Some of the affected staff are angry with the journalists’ union the Media, Arts and Entertainment Alliance, which hasn’t run any campaign on the redundancies. The MEAA is highly vocal on cuts to newspapers and the ABC and has been making inroads into online outlets in recent years, including running a campaign on behalf of journalists at AFL Media. But on the commercial radio redundancies, it has been noticeably silent. One MEAA member at Fairfax radio said the lack of action was galling: “I’m pretty offended by it — I pay my fees each week”. Industry website Radio Today yesterday ran an open letter by the news director at Geelong’s Bay FM (owned by Macquarie), Rob McLennan, on his reasons for resigning his membership:
“I have argued with the MEAA for years about this issue and while they have sent the occasional rep to speak to me about my grievances, no action has ever been taken … It seems to me, and to many other commercial radio journalists, that the MEAA is interested only in members who are employed by newspapers or the ABC. In all of my years as a member I don’t believe I have once seen commercial radio mentioned in any of your publications or bulletins … Despite paying more than $10,000 in dues over that time; the union has never done a single thing on my behalf. Nothing. You have sat idly by while newsrooms have closed, journalists have been sacked and pay and conditions were whittled away.”
It follows similar criticisms by former ABC journalist Lyndal Curtis, who wrote on The Drum last Friday that the MEAA has never bothered with commercial radio journalists as the sector is sparsely unionised.
Asked to comment on the criticisms, MEAA head Paul Murphy told Crikey that the union was helping MEAA members affected by the merger with legal and industrial support, “as we have done and will continue to do for MEAA members in the commercial radio sector”.
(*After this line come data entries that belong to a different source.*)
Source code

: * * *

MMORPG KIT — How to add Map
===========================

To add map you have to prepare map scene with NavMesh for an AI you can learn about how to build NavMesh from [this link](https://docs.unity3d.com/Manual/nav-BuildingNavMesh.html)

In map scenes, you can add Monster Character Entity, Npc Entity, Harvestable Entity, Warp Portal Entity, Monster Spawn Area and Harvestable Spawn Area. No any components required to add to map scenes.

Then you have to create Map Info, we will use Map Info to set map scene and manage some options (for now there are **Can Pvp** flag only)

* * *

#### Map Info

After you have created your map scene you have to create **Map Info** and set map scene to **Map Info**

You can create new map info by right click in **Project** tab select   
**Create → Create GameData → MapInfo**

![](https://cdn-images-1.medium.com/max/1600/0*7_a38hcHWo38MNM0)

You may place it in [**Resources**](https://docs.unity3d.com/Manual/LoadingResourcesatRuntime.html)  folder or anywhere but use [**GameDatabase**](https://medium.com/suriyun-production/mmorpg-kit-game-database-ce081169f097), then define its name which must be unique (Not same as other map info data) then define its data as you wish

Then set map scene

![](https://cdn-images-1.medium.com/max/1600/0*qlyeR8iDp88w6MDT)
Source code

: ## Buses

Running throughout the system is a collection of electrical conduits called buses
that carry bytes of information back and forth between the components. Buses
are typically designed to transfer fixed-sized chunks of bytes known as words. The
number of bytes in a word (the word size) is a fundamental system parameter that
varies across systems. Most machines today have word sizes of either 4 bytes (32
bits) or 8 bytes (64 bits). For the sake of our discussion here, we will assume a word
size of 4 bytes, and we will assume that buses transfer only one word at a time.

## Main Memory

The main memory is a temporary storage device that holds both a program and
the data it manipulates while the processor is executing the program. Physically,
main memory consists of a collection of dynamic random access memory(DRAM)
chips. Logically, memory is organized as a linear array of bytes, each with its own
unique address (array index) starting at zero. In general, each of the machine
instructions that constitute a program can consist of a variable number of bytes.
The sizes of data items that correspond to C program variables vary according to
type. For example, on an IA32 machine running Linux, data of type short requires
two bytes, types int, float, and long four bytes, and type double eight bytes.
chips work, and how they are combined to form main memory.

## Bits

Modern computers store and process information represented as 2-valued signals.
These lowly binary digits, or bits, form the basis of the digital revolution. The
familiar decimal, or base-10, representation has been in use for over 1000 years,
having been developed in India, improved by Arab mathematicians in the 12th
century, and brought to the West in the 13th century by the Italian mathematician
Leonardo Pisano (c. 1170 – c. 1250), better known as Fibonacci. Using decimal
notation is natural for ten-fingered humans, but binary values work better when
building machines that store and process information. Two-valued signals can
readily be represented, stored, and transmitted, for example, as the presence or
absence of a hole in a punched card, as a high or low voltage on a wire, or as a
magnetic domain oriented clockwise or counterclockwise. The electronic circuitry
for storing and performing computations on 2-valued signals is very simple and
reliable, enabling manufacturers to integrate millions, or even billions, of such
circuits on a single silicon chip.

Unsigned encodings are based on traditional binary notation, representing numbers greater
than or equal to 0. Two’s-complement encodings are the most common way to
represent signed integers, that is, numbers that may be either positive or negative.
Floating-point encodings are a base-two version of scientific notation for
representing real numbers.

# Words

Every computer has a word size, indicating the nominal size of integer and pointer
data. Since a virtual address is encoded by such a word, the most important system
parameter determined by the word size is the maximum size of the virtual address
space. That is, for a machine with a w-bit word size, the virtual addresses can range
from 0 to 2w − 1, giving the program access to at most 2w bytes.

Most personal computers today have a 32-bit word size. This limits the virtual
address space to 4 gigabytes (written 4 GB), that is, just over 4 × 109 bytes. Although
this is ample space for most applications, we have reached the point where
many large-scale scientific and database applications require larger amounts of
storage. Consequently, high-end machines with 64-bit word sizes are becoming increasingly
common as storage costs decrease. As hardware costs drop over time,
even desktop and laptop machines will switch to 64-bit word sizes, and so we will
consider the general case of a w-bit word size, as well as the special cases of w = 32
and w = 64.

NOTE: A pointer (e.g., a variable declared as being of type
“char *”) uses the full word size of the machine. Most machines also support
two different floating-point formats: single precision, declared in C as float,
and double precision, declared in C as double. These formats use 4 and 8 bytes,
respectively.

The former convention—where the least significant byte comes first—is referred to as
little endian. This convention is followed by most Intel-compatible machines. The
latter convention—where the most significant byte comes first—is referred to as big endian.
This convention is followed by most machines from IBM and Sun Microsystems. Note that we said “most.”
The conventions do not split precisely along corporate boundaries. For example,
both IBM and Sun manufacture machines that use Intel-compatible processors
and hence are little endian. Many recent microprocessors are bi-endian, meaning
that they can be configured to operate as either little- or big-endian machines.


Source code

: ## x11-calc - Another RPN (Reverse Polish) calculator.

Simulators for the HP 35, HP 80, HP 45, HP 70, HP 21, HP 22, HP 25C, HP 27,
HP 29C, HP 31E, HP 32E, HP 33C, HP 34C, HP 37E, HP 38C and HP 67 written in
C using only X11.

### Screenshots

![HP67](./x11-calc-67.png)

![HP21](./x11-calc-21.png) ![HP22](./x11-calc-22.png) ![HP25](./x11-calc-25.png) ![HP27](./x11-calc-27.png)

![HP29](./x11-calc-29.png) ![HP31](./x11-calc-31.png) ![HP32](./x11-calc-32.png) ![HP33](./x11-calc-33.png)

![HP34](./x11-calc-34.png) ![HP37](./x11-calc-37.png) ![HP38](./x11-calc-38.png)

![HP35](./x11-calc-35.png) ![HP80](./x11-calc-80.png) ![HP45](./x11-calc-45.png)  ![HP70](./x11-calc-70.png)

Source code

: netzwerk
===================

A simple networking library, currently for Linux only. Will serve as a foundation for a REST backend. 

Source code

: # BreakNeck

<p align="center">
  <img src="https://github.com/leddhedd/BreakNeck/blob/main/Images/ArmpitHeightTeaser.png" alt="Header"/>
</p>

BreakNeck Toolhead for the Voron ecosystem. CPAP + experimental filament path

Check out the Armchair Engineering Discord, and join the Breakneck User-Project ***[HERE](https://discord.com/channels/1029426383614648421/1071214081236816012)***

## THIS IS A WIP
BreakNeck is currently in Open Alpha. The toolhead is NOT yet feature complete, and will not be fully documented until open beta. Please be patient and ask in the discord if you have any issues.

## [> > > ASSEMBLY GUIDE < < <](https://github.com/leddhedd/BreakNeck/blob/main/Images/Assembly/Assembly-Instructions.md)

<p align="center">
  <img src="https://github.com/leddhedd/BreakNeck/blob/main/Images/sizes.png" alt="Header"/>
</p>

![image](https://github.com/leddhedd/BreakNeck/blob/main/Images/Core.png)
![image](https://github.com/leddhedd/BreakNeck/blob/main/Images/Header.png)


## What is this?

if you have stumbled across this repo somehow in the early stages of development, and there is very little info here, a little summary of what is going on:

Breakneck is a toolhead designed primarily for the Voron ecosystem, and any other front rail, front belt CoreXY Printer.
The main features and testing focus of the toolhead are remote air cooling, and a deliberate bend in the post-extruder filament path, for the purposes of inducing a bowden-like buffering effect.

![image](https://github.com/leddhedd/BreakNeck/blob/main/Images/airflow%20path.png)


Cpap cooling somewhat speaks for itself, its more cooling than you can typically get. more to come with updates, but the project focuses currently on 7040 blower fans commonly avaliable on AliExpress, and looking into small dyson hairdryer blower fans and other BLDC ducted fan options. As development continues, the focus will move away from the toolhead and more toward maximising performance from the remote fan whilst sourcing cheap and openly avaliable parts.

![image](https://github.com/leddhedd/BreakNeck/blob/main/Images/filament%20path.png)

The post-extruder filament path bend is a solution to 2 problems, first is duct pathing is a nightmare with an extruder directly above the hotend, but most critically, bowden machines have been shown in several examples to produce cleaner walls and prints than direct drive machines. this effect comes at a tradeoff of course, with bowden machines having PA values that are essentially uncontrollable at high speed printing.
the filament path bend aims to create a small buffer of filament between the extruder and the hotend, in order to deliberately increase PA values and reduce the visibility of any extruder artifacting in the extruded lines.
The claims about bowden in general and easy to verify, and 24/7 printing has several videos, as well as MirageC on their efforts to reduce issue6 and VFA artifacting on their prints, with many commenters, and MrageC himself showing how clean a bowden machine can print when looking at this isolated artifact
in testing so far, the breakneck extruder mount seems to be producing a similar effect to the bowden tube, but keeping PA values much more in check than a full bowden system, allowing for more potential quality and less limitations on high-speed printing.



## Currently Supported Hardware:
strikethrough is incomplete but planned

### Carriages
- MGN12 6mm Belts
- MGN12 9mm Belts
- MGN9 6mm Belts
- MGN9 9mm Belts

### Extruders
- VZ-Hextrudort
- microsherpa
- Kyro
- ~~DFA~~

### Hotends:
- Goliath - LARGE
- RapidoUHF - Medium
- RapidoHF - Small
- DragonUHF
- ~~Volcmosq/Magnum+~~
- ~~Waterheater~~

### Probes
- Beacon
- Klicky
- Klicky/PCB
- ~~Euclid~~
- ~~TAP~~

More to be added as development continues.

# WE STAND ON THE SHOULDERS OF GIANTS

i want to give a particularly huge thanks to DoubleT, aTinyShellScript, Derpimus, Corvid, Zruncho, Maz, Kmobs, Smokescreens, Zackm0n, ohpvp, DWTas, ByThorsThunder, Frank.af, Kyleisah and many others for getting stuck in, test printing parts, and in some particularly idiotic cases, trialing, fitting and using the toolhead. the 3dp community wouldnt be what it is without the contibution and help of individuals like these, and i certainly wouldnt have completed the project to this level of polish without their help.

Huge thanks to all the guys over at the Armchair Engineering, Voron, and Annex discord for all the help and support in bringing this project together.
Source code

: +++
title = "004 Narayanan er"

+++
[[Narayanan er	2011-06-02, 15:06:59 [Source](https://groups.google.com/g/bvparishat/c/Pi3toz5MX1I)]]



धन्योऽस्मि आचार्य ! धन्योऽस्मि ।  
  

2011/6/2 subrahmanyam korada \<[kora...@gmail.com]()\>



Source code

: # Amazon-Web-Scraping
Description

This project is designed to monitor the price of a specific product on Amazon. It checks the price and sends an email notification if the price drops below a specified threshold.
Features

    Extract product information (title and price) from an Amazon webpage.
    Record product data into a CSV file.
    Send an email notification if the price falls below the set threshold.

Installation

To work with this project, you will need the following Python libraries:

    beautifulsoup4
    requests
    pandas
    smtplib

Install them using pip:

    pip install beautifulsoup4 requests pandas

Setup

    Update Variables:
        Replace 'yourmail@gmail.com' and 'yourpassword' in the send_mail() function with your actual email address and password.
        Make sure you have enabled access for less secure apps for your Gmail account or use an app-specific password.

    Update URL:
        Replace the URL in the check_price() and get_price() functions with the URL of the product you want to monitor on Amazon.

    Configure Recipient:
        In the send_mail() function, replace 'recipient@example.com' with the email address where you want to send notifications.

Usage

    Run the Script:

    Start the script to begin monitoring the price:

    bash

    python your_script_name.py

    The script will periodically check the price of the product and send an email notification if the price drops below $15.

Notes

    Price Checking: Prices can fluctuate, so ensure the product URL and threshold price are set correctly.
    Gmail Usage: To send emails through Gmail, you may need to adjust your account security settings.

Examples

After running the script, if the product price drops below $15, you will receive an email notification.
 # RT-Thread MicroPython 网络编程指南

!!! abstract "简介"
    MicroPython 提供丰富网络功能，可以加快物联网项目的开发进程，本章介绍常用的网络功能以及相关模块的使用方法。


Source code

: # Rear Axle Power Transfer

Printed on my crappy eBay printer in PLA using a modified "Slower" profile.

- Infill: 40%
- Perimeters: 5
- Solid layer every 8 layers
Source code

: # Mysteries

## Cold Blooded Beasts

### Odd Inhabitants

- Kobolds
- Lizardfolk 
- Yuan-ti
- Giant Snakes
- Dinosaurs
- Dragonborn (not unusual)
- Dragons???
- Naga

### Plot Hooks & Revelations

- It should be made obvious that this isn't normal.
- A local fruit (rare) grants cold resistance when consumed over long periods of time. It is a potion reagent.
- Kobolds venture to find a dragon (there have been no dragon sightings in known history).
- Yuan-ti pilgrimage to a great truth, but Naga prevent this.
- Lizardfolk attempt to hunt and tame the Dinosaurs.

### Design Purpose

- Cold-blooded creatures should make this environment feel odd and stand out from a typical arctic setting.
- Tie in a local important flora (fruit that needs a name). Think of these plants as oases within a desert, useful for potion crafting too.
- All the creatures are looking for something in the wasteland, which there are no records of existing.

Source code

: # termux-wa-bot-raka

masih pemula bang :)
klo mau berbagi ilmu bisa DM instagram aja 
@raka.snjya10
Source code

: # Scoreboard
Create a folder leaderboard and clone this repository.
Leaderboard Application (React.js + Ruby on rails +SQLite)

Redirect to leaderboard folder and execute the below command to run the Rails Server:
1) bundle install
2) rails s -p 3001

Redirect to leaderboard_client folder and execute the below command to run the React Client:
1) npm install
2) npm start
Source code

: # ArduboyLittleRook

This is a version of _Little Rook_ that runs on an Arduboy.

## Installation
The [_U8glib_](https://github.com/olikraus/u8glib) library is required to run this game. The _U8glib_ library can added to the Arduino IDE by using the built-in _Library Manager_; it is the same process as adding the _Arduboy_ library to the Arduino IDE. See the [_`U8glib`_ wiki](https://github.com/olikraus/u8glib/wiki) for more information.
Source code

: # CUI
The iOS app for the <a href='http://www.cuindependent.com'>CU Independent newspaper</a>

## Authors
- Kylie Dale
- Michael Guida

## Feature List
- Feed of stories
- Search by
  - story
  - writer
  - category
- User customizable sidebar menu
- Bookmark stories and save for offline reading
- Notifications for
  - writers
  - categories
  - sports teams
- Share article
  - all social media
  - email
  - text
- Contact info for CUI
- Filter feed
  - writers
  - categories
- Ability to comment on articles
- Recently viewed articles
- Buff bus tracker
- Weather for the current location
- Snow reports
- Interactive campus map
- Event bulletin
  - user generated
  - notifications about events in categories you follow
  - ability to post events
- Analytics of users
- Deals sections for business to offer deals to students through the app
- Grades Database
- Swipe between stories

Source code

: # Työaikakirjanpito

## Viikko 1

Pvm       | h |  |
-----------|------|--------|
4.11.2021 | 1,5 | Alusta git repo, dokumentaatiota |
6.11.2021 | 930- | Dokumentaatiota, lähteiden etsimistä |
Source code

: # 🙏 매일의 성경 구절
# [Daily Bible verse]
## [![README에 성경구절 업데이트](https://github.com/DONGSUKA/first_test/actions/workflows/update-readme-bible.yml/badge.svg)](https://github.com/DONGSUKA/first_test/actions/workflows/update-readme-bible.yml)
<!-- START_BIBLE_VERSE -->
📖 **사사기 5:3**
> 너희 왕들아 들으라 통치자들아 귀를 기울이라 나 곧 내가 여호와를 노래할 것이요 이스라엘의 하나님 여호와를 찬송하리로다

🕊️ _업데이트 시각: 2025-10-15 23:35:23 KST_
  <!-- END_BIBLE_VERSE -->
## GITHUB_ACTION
“As MEAA said last week, the commercial radio sector is under-unionised. This has been the case for many years. That is the reason MEAA has not carried out big industrial campaigns in the sector — we have not historically had sufficiently large and active membership for a campaign to be successful. The reason campaigns succeed in any workplace, including in the rest of Fairfax Media, is because there is a very high density of people who are union members,” Murphy said. “We continue to urge MEAA members affected by the merger to get in touch with MEAA if they have concerns about their job.”
Apart from on-air talent, it’s worth nothing that many who work in the commercial radio sector tend to be young, casual employees on shift work.